“THE sea is the space where, since primordial times, humanity has carried out the greatest range of economic activities, which ensured the survival of those who engaged in them. It was by sea that links among peoples were established, cultures were founded, and affinities were created. All told, the sea was the essential element for the shaping of today’s global village.” – Admiral Augusto da Silva Cunha of the Angolan Naval Force
The sea plays a major role in globalization. However, it also provides access to actions of oppression, drug trafficking, illegal immigration, smuggling and other illegal activities.
Conflicts between nations manning the seas is also a reality. Countries lay claim to contested reefs, islands and waterways.
The ongoing territorial dispute between the Philippines and China in the West Philippine Sea (South China Sea) is a prime example.
Because of the many opportunities (and dangers) that lie in the sea, governments invest on their maritime forces to protect the waters surrounding their nations — not only to establish peace and security, but also to protect their sovereignty.
On March 18, the US 7th Fleet flagship USS Blue Ridge (LCC 19) dropped anchor at the Manila South Harbor for a four-day goodwill port call. On board the Blue Ridge are more than 4,000 sailors and marines, including personnel of Filipino descent, who will visit their relatives in the country.
The routine port visit highlights the strong historic, community, and military connections between the US and the Philippines.
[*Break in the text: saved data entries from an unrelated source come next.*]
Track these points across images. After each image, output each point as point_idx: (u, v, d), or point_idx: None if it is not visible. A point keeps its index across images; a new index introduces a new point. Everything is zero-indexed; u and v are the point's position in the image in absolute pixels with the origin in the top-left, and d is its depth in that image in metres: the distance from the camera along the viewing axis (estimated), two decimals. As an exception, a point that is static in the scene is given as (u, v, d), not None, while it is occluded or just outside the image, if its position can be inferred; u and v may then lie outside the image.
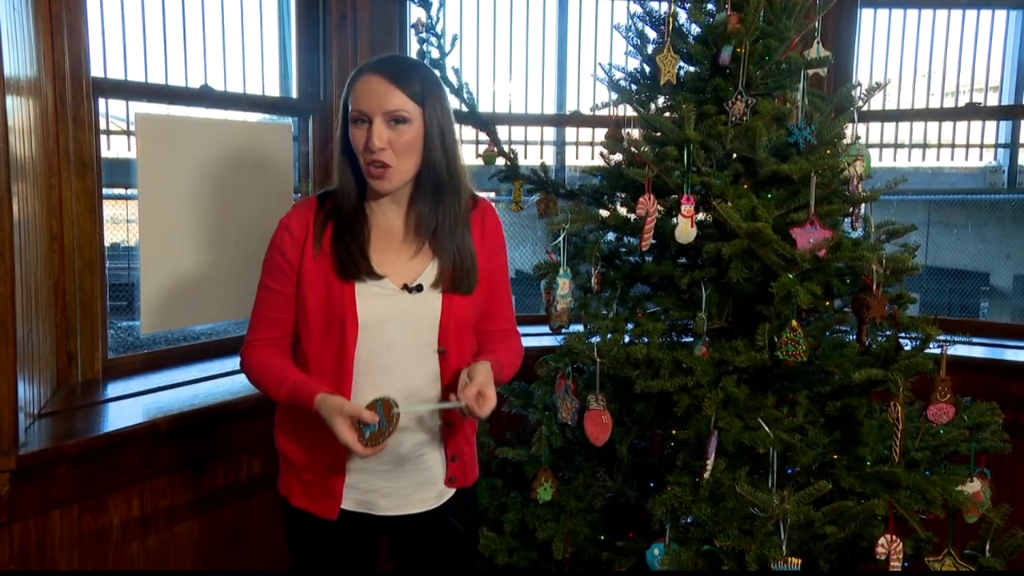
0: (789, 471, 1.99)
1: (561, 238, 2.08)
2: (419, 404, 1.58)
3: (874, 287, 1.90)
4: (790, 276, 1.90)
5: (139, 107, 2.42)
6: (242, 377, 2.43)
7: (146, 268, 2.35)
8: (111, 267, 2.62)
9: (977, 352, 2.93)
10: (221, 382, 2.36)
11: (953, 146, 3.58)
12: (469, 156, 2.87)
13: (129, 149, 2.28)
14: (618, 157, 2.22)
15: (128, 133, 2.62)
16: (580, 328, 2.15)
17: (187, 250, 2.46)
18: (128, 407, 2.10)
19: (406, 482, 1.65)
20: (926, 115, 3.48)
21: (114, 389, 2.23)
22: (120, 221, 4.30)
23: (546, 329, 2.23)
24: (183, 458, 2.14)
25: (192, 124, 2.47)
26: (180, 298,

Maritime cooperation is one of the important aspects of the US-Philippines bilateral relations.
Aside from cementing the already-strong ties between the two navies, the presence of the US Pacific fleet will help promote naval engagement and cooperation for humanitarian assistance and disaster relief.
Vice Admiral Robert Thomas, commander of the United States 7th Fleet, also said that the US Navy will assist its Filipino counterpart in improving maritime security capabilities.
“Key Philippine efforts include improving maritime domain awareness through development of long-range aircraft and water-borne patrols within the Philippine economic exclusion zone and enhancing integration among the national coast watch system. Key there is interoperability and integration,” Thomas said.
The US Pacific Fleet port call comes amid a territorial dispute between the Philippines and China, a naval powerhouse. While American and Filipino officials made no mention of China, the visit aims to aid Philippines effectively patrol its exclusive economic zone (EEZ). pursue foreign policy objectives, safeguard maritime interests, and tackle the prevailing security challenges.
Maritime security is a global responsibility. Naval goodwill visits are aimed to build and maintain trust and contribute, toward conflict prevention and resolution.
The Philippines and the US have shared common ground since time immemorial. Both parties put emphasis on the need for cooperation, to ensure international peace and security, and freedom of navigation.